There is nothing you can dream of, when it comes to custom woodwork, that we cannot create.

Evolution of a Chair

A long time client and friend commissioned us build a custom dining table made from rare slabs of American Black Walnut that were nearly 200 years old. The challenge: How do you find chairs to go with that? You have the same craftsmen who built your table build your chairs. The design process started by crafting a design that utilized all of the remnants of the 200-year old slabs for the chairs. Remnants, by definition, are small, so the design had to make use of small parts.

The first draft of the chair design did just that. But small and lightweight failed to complement the heavy table. After several more iterations of design, the chair became just what the client wanted.

Custon American Black Walnut Table and Chairs

“I need a mesquite slab countertop that’s eleven feet long and about two feet wide.”
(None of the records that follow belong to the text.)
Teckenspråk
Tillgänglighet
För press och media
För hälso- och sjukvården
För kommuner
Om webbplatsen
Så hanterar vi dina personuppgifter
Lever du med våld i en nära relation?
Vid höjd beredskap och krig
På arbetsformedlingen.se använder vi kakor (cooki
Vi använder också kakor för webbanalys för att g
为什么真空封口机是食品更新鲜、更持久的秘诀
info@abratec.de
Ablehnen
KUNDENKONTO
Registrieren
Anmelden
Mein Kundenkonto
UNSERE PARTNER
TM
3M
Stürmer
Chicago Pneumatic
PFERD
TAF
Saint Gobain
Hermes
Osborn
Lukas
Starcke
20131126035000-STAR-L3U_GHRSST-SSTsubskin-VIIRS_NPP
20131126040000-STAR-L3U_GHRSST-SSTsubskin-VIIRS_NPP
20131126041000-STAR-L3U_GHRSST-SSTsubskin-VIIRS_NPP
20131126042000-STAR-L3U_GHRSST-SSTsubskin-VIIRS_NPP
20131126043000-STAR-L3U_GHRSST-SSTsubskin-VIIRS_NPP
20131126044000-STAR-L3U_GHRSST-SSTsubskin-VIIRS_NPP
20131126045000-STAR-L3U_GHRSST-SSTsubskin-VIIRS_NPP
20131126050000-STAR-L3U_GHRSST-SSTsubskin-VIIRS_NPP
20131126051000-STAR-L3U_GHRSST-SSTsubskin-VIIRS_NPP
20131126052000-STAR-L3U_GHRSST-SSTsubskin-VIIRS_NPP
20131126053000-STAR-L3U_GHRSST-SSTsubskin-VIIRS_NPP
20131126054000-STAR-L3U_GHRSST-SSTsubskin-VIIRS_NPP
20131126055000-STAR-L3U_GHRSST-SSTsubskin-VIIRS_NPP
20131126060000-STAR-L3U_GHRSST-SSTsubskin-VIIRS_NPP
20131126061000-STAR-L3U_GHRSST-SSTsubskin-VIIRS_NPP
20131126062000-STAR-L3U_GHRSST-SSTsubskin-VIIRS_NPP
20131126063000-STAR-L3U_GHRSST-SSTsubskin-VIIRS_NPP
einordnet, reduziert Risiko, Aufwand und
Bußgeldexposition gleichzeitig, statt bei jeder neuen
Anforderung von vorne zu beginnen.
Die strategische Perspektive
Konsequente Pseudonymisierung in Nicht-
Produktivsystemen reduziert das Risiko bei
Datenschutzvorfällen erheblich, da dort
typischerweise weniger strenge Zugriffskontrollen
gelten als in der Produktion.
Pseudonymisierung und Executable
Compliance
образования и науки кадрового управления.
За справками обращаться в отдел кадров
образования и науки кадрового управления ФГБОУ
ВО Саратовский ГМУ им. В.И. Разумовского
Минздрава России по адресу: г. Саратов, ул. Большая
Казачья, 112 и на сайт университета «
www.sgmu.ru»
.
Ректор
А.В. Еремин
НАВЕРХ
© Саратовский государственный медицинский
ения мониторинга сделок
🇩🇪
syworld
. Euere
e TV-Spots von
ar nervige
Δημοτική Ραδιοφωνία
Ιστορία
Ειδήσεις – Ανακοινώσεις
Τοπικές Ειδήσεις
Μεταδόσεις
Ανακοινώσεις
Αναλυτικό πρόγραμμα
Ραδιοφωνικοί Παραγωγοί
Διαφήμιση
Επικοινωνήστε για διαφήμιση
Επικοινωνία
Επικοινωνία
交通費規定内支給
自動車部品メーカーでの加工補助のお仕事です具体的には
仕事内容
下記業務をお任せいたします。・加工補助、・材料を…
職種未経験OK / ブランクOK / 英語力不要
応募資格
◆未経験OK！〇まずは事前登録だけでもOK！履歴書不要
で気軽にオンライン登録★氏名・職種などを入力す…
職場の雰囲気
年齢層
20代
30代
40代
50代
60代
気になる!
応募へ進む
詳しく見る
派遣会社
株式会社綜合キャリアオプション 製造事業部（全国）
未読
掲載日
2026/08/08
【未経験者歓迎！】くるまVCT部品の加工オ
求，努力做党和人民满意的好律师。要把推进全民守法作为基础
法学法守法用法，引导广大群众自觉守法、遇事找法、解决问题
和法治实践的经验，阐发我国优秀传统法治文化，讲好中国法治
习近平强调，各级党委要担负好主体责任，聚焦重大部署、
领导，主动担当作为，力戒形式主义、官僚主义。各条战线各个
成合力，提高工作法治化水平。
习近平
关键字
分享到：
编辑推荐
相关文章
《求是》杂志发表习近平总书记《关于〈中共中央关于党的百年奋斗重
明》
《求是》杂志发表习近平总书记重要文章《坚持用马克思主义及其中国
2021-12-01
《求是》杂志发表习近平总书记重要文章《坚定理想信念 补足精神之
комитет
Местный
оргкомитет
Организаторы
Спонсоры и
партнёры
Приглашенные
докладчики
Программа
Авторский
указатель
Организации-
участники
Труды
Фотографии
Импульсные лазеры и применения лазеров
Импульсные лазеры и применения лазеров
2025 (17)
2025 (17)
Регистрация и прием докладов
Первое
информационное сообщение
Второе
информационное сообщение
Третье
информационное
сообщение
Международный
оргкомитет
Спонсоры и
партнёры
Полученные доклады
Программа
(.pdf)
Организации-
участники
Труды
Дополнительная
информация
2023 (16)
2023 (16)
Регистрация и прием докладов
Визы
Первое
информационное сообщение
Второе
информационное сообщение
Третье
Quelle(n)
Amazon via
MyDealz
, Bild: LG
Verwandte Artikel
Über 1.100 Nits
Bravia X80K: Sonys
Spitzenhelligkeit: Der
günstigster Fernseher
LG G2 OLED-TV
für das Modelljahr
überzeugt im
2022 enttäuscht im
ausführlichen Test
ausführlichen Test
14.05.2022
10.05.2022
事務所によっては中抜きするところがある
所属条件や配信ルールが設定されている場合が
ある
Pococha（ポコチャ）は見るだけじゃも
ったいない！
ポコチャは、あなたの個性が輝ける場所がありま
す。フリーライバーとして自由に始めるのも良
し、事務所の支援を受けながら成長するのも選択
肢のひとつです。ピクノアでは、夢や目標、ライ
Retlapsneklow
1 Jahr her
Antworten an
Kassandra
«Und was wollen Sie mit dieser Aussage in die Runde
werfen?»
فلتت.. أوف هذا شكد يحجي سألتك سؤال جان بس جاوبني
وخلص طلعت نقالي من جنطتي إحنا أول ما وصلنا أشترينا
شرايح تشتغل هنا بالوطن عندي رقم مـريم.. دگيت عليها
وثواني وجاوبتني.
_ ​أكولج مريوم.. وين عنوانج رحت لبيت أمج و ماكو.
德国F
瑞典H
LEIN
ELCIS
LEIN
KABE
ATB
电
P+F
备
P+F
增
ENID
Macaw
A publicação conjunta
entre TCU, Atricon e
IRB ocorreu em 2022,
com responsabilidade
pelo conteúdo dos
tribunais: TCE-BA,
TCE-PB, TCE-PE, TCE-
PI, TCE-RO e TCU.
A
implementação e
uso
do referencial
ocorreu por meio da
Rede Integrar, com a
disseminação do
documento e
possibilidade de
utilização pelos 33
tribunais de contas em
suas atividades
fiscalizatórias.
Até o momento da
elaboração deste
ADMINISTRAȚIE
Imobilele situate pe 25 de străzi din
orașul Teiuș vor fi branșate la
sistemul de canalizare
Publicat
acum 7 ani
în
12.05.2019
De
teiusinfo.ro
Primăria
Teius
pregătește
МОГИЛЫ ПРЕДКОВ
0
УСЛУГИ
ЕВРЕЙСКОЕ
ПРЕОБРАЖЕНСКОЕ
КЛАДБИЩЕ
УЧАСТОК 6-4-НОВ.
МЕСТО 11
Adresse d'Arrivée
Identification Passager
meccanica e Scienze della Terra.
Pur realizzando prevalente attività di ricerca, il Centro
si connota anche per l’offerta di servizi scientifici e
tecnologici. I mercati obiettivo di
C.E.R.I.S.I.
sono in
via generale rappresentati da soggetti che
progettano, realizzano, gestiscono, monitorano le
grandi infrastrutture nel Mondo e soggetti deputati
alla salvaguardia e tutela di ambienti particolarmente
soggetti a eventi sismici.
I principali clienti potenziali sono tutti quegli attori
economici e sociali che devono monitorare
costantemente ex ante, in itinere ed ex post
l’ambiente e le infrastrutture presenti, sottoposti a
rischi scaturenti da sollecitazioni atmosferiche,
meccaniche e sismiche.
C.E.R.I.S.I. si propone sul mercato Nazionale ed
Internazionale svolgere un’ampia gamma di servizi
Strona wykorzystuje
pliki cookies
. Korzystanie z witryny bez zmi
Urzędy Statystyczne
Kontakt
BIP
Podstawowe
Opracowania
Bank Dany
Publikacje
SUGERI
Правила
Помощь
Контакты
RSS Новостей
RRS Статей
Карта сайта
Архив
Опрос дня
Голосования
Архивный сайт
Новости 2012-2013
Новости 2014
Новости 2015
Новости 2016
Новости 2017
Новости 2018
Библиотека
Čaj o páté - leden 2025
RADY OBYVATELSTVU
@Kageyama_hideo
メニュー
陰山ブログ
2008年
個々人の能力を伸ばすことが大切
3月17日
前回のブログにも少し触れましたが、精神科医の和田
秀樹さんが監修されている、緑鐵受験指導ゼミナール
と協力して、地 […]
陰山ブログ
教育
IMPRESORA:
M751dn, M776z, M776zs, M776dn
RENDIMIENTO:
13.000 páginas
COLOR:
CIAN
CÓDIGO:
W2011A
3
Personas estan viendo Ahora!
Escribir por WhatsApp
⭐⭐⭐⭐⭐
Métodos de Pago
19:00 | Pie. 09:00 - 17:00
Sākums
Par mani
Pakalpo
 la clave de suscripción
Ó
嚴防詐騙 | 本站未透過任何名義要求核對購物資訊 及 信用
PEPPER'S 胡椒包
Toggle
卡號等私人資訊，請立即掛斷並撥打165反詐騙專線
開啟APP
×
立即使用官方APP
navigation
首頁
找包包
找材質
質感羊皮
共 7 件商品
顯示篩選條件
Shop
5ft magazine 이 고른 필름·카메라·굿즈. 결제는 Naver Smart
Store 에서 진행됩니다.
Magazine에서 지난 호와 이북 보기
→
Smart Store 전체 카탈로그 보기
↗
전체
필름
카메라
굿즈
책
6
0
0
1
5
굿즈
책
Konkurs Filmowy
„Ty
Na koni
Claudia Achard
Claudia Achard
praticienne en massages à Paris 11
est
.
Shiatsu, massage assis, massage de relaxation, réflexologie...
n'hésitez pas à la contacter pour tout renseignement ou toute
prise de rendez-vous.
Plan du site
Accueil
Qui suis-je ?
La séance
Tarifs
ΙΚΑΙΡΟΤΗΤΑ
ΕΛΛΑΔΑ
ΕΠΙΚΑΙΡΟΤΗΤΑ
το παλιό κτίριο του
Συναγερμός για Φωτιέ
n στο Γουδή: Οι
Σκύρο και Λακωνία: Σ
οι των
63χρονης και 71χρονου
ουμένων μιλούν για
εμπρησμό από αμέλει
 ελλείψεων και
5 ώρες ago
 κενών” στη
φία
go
Have you ever noticed a mesquite tree? Most of them are 6-8’ tall and about 8 inches across at the fattest part of the trunk. We found this rare gem that had been cut near a river bed in South Texas…and it was exactly what was ordered! We filled the natural fissures in the slab and custom fit it to the surrounding cabinetry. It truly completed the room!

Waned-edge Solid Mesquite Bar Top

“Can you build an arched wine rack that looks like this, and fits in this extra space?”

Yes, ma’am…we’d love to! First we’ll draw it…then we’ll measure the space against our drawings to make sure it fits in your wall space…the rest is worth opening a nice bottle over.

Built-in Wine Rack and Counter Area

“We want an island with a natural wood slab top, but we want ‘live edges’ on all four sides.”

The challenge: Technically-speaking, a natural wood slab can only have “live” edges on two sides and not on the ends. So, what we did is find a slab that was the right width, then cut it to the right length and then fashioned the two cut ends to look like live edges by cutting gouges and wane into the end grain.